Anyway, he tells me that the sight would have to be "brazed" on and it would ruin the blueing on the slide so it would have to be re-blued. Sounded funny to me so I thanked him and left.
Got home and went on the Colt forum and described my experience. There are some true Colt expert gunsmiths hang out on the forum.
They all said "That's ridiculous.Find a new gunsmith."
I've been meaning to send it back to Colt. Just haven't gotten around to it.
According to you guys, Rick is top notch so I've been wondering if he just misunderstood the problem or what.


----------



## Seminole1 (Dec 22, 2007)

Google is amazing, but you get a very long list of rick rankins.Thanks for yor help.


----------



## Joraca (Dec 29, 2007)

welldoya said:


> Everytime one of these threads asking for references for a gunsmith comes up, a lot of people recommend Lock and Gun.
> About 4 years ago I bought a series 70 Colt Government .45 from an estate sale.
> It was in great shape but the old guy put a funky peep sight on the rear and it had a green flourescent plastic front sight. The first time I shot it, the front sight flew off. No matter, I got a great deal on it.
> So, I want to get the original sights put back on. I happened to be driving down Garden Street a few days later so I stopped in Lock and Gun and described the problem to Rick.
> ...


As a former match shooter, I can attest that sights coming loose are not an unusual problem in heavy recoil pistols. 

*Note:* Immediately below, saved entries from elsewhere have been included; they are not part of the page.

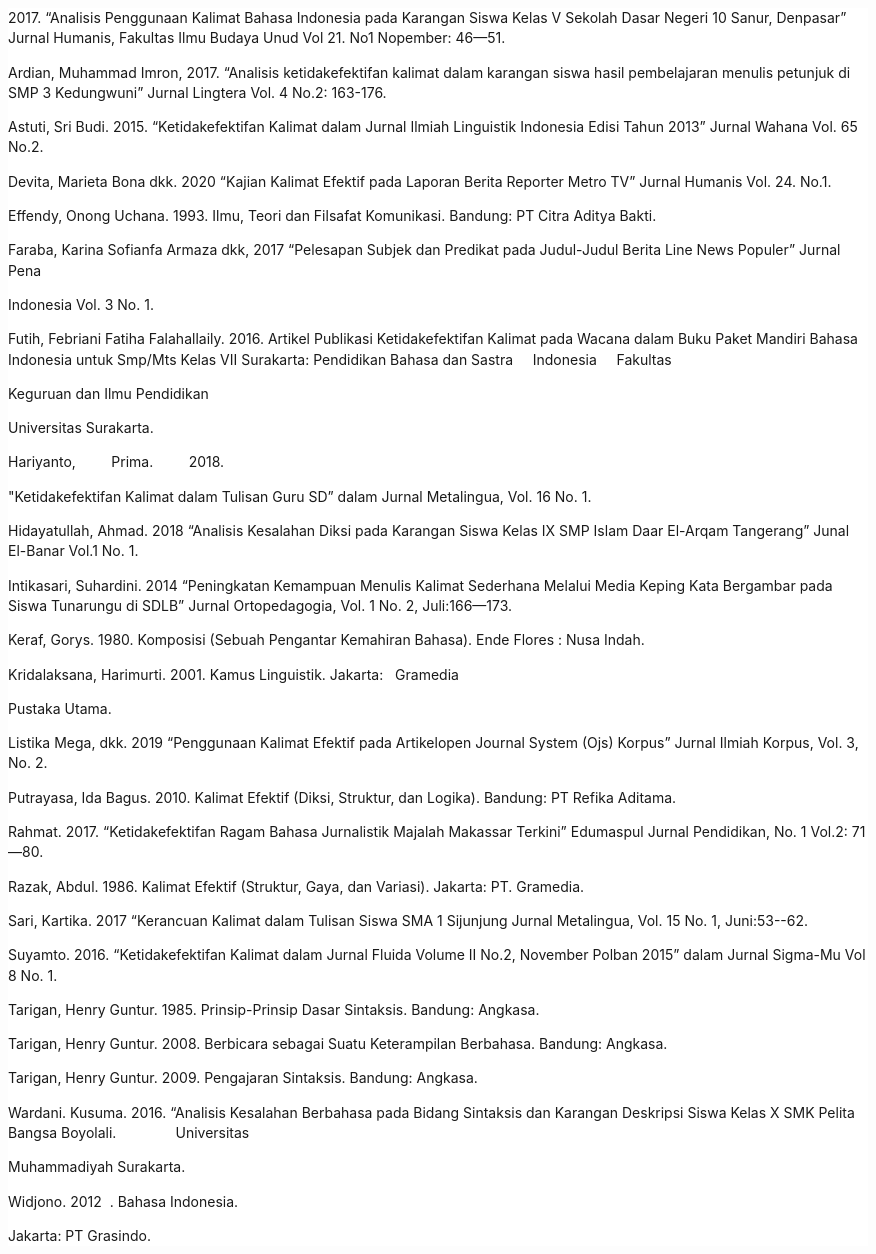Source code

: <p><span class="font3">2017. “Analisis Penggunaan Kalimat Bahasa Indonesia pada Karangan Siswa Kelas V Sekolah Dasar Negeri 10 Sanur, Denpasar” Jurnal Humanis, Fakultas Ilmu Budaya Unud Vol 21. No1 Nopember: 46—51.</span></p>
<p><span class="font3">Ardian, Muhammad Imron, 2017. “Analisis ketidakefektifan kalimat dalam karangan siswa hasil pembelajaran menulis petunjuk di SMP 3 Kedungwuni” Jurnal Lingtera Vol. 4 No.2: 163-176.</span></p>
<p><span class="font3">Astuti, Sri Budi. 2015. “Ketidakefektifan Kalimat dalam Jurnal Ilmiah Linguistik Indonesia Edisi Tahun 2013” Jurnal Wahana Vol. 65 No.2.</span></p>
<p><span class="font3">Devita, Marieta Bona dkk. 2020 “Kajian Kalimat Efektif pada Laporan Berita Reporter Metro TV” Jurnal Humanis Vol. 24. No.1.</span></p>
<p><span class="font3">Effendy, Onong Uchana. 1993. Ilmu, Teori dan Filsafat Komunikasi. Bandung: PT Citra Aditya Bakti.</span></p>
<p><span class="font3">Faraba, Karina Sofianfa Armaza dkk, 2017 “Pelesapan Subjek dan Predikat pada Judul-Judul Berita Line News Populer” Jurnal Pena</span></p>
<p><span class="font3">Indonesia Vol. 3 No. 1.</span></p>
<p><span class="font3">Futih, Febriani Fatiha Falahallaily. 2016. Artikel Publikasi Ketidakefektifan Kalimat pada Wacana dalam Buku Paket Mandiri Bahasa Indonesia untuk Smp/Mts Kelas VII Surakarta: Pendidikan Bahasa dan Sastra &nbsp;&nbsp;&nbsp;&nbsp;Indonesia &nbsp;&nbsp;&nbsp;&nbsp;Fakultas</span></p>
<p><span class="font3">Keguruan dan Ilmu Pendidikan</span></p>
<p><span class="font3">Universitas Surakarta.</span></p>
<p><span class="font3">Hariyanto, &nbsp;&nbsp;&nbsp;&nbsp;&nbsp;&nbsp;&nbsp;&nbsp;Prima. &nbsp;&nbsp;&nbsp;&nbsp;&nbsp;&nbsp;&nbsp;&nbsp;2018.</span></p>
<p><span class="font3">&quot;Ketidakefektifan Kalimat dalam Tulisan Guru SD” dalam Jurnal Metalingua, Vol. 16 No. 1.</span></p>
<p><span class="font3">Hidayatullah, Ahmad. 2018 “Analisis Kesalahan Diksi pada Karangan Siswa Kelas IX SMP Islam Daar El-Arqam Tangerang” Junal El-Banar Vol.1 No. 1.</span></p>
<p><span class="font3">Intikasari, Suhardini. 2014 “Peningkatan Kemampuan Menulis Kalimat Sederhana Melalui Media Keping Kata Bergambar pada Siswa Tunarungu di SDLB” Jurnal Ortopedagogia, Vol. 1 No. 2, Juli:166—173.</span></p>
<p><span class="font3">Keraf, Gorys. 1980. Komposisi (Sebuah Pengantar Kemahiran Bahasa). Ende Flores : Nusa Indah.</span></p>
<p><span class="font3">Kridalaksana, Harimurti. 2001. Kamus Linguistik. Jakarta: &nbsp;&nbsp;Gramedia</span></p>
<p><span class="font3">Pustaka Utama.</span></p>
<p><span class="font3">Listika Mega, dkk. 2019 “Penggunaan Kalimat Efektif pada Artikelopen Journal System (Ojs) Korpus” Jurnal Ilmiah Korpus, Vol. 3, No. 2.</span></p>
<p><span class="font3">Putrayasa, Ida Bagus. 2010. Kalimat Efektif (Diksi, Struktur, dan Logika). Bandung: PT Refika Aditama.</span></p>
<p><span class="font3">Rahmat. 2017. “Ketidakefektifan Ragam Bahasa Jurnalistik Majalah Makassar Terkini” Edumaspul Jurnal Pendidikan, No. 1 Vol.2: 71—80.</span></p>
<p><span class="font3">Razak, Abdul. 1986. Kalimat Efektif (Struktur, Gaya, dan Variasi). Jakarta: PT. Gramedia.</span></p>
<p><span class="font3">Sari, Kartika. 2017 “Kerancuan Kalimat dalam Tulisan Siswa SMA 1 Sijunjung Jurnal Metalingua, Vol. 15 No. 1, Juni:53--62.</span></p>
<p><span class="font3">Suyamto. 2016. “Ketidakefektifan Kalimat dalam Jurnal Fluida Volume II No.2, November Polban 2015” dalam Jurnal Sigma-Mu Vol 8 No. 1.</span></p>
<p><span class="font3">Tarigan, Henry Guntur. 1985. Prinsip-Prinsip Dasar Sintaksis. Bandung: Angkasa.</span></p>
<p><span class="font3">Tarigan, Henry Guntur. 2008. Berbicara sebagai Suatu Keterampilan Berbahasa. Bandung: Angkasa.</span></p>
<p><span class="font3">Tarigan, Henry Guntur. 2009. Pengajaran Sintaksis. Bandung: Angkasa.</span></p>
<p><span class="font3">Wardani. Kusuma. 2016. “Analisis Kesalahan Berbahasa pada Bidang Sintaksis dan Karangan Deskripsi Siswa Kelas X SMK Pelita Bangsa Boyolali. &nbsp;&nbsp;&nbsp;&nbsp;&nbsp;&nbsp;&nbsp;&nbsp;&nbsp;&nbsp;&nbsp;&nbsp;&nbsp;&nbsp;Universitas</span></p>
<p><span class="font3">Muhammadiyah Surakarta.</span></p>
<p><span class="font3">Widjono. 2012 &nbsp;. Bahasa Indonesia.</span></p>
<p><span class="font3">Jakarta: PT Grasindo.</span></p>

Based on what you say above, you also have experienced this.

I would just hate it if I had great need to aim at something and the front sight wasn't there.

A bad guy poking his head around a corner to take a shot at me, for example.

I'd say fix it and fix it right if one of its purposes is for self defense.

Joraca


----------



## welldoya (Oct 5, 2007)

It's not for self defense and it's not my only Colt .45, that's why I've been in no hurry to get it fixed. I'll get around to it one day.


----------



## chevelle427 (Feb 6, 2011)

crap i forgot about him.:blink:

just picked mine up from Campbell's in robertsdail 2 holes were $78====ouch:hammer:


----------



## SAWMAN (May 24, 2010)

*OUCH is Right !!*

The standard is $20 per hole. Just had that done by Rick Rankin 2 weeks ago. Charge ---->20 per. -----SAWMAN


----------



## ccg2814 (Aug 22, 2009)

*Ole Frontier Gunsmith Shop IncOle Frontier Gunsmith Shop Inc*

Place page

2619 S Highway 29 Cantonment, FL 32533-8542 - (850) 477-8074

Call Alan he is the best. He is former Marine armorer and he knows what he is doing. He has built and 1911 for me and some other work. You will not be disappointed.


----------



## chevelle427 (Feb 6, 2011)

SAWMAN said:


> The standard is $20 per hole. Just had that done by Rick Rankin 2 weeks ago. Charge ---->20 per. -----SAWMAN


and he had my gun for almost 3 months:no:, now if i had been in need of it i would have picked it up after 3 weeks max and looked somewhere else.


----------



## Seminole1 (Dec 22, 2007)

I took it to Mr. Rankin yesterday.He took the time with me to find the right mount,which he is ordering,and really seemed like a good guy that knows his stuff.I'll let y'all know how it turns out.


----------